В распоряжении штаба 23-ей пехотной дивизии пленные, как правило, находились недолго – обычно 2–3 дня, редко дольше. После этого их отправляли в Хайлар, чаще с попутным грузовиком, реже специально организованным транспортом. Пленные перевозились связанными, если их было несколько – то связанными и между собой. В пути запрещалось разговаривать, а на въезде в город им завязывали глаза. Обращение конвоя было жестким:
«…Когда нас повезли на Хайлар, то всех связали, за шеи и ноги спутали очень крепко»
(Мефодий Шиян).«…когда увезли с фронта в тыл связывали руки и привязывали друг к другу»
(Егор Валов).«…посадили в машину и везли в тыл, ширяли ногами»
(Тимофей Воронин).«…Во время движения меня бросало от борта к борту и охраняющие меня самураи каждый раз пинками ног подправляли меня и шипя нечеловеческим голосом»
(Андрей Колчанов).В Хайдаре и Харбине
В Хайларе военнопленнные попадали в сферу ответственности Хайларского отделения Японской военной миссии (токуму кикан
), которым руководил генерал-майор Ёкой Тадамити и помещались в тюрьму военной жандармерии (кэмпэйтай). Красноармейцы именовали ее «конюшней» и описывали свою жизнь здесь в весьма нелестных выражениях:«…Привозят нас в г. Хайлар руки связаны, глаза завязаны, посадили нас в собачий ящик по два человека, где приходилось даже оправляться, военщина ходит и смотрит на нас как на зверей, солдаты просунут через решетку штык и грозят пытками».
(Петр Еремеев).«…привезли нас в Хайлар и посадили в собачие ящики по 2 человека и не давали разговаривать и здорово били за то, что разговаривали».
(Мефодий Шиян).«…когда привезли в Хайлар посадили в какие-то стояла, тут же и уборная»

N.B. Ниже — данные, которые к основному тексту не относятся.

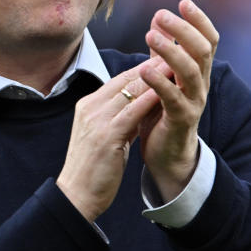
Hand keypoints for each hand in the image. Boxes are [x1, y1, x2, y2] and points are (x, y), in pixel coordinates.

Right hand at [56, 58, 163, 221]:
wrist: (76, 196)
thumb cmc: (92, 169)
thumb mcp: (103, 136)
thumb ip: (117, 118)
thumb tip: (137, 105)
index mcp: (87, 106)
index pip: (118, 80)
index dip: (142, 68)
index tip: (163, 60)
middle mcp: (90, 108)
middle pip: (125, 81)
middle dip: (151, 66)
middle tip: (174, 54)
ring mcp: (96, 121)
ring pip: (129, 92)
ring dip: (154, 77)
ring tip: (174, 66)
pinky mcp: (106, 136)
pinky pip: (132, 112)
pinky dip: (149, 99)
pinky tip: (165, 91)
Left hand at [139, 0, 219, 201]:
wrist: (166, 155)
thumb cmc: (163, 111)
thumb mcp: (164, 76)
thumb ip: (162, 50)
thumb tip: (158, 17)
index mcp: (199, 71)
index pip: (208, 40)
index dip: (199, 20)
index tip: (183, 2)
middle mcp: (201, 85)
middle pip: (202, 51)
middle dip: (184, 30)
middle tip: (162, 14)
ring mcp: (194, 103)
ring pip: (190, 72)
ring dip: (171, 52)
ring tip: (149, 36)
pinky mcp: (181, 121)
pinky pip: (173, 98)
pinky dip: (160, 82)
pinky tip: (144, 69)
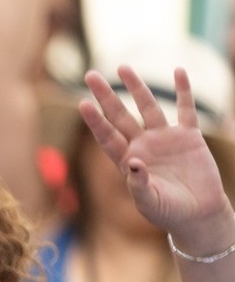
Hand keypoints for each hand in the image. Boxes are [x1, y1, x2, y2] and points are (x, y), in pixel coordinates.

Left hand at [80, 65, 234, 251]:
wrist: (198, 214)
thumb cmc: (168, 212)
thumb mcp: (149, 202)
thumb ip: (138, 184)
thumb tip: (132, 163)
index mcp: (127, 161)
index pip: (107, 136)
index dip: (95, 121)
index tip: (82, 103)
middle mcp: (142, 145)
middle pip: (120, 115)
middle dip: (106, 96)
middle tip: (90, 74)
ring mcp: (165, 139)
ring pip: (148, 107)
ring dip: (137, 87)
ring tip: (123, 67)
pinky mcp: (189, 137)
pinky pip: (186, 109)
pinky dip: (183, 91)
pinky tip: (179, 71)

(Егор Валов).Подробнее других хайларскую тюрьму описал старшина Хаим Дроб, «провалявшийся» в ней дольше всех – с конца мая по начало июля 1939 года: «…меня посадили в жандармерию, где пытают всех преступников, а также коммунистов, которых привозят из Китая. Одели на руки кандалы и посадили в клетку, представляющую собой загрязненный ящик, предыдущие здесь оправлялись и вообще для собак лучше убежище бывает. Здесь они хотели окончательно покончить со мной. Чтобы создать страх, на моих глазах пытали тех, которые сидели рядом со мной в других комнатах и ящиках. Что они делали над этими людьми? Дожили на скамью и привязывали, на голову лили горячую воду, садили их в разные станки, где применяли другие зверские методы. Но как позже выяснилось, что был издан приказ о том, чтобы пленных не убивать, а поэтому я здесь испытывал сухие методы пыток…».
По крайней мере некоторых пленных, в частности плененного 3 июля Бориса Богачева, в хайларской тюрьме «заковали по рукам и по ногам цепями».Крайняя антисанитария имела следствием повальную вшивость заключенных. В РККА 1939 года даже единичный случай вшивости в подразделении считался чрезвычайным происшествием, отражался в политдонесении и мог закончится для командира и политрука подразделения и командования части серьезными «проблемами» по строевой и партийной линии. Поэтому, после полутора лет службы в армии, для старшины Дроба вошь оказалась крайне неприятной неожиданностью: «…это еще хуже этих пыток, ибо лежать скованным и ощущать как эти паразиты точили, не совсем приятно».